(Collected data)
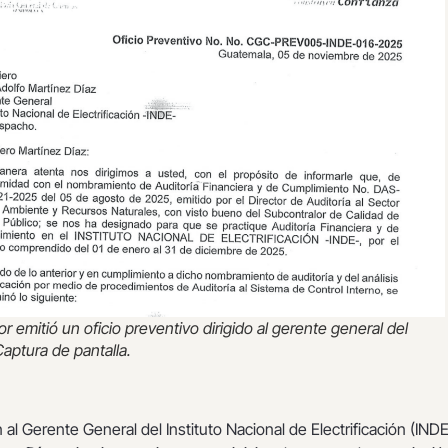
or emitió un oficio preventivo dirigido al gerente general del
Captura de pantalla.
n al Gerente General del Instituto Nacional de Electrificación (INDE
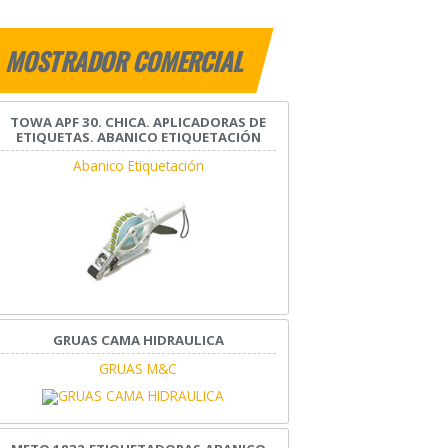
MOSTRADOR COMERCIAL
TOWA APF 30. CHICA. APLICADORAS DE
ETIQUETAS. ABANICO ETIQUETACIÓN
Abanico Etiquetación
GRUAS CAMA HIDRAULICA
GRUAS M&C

Task details: Output all the records above again exactly, with the pictures dropped.

Worked solution:
or emitió un oficio preventivo dirigido al gerente general del
Captura de pantalla.
n al Gerente General del Instituto Nacional de Electrificación (INDE
MOSTRADOR COMERCIAL
TOWA APF 30. CHICA. APLICADORAS DE
ETIQUETAS. ABANICO ETIQUETACIÓN
Abanico Etiquetación
GRUAS CAMA HIDRAULICA
GRUAS M&C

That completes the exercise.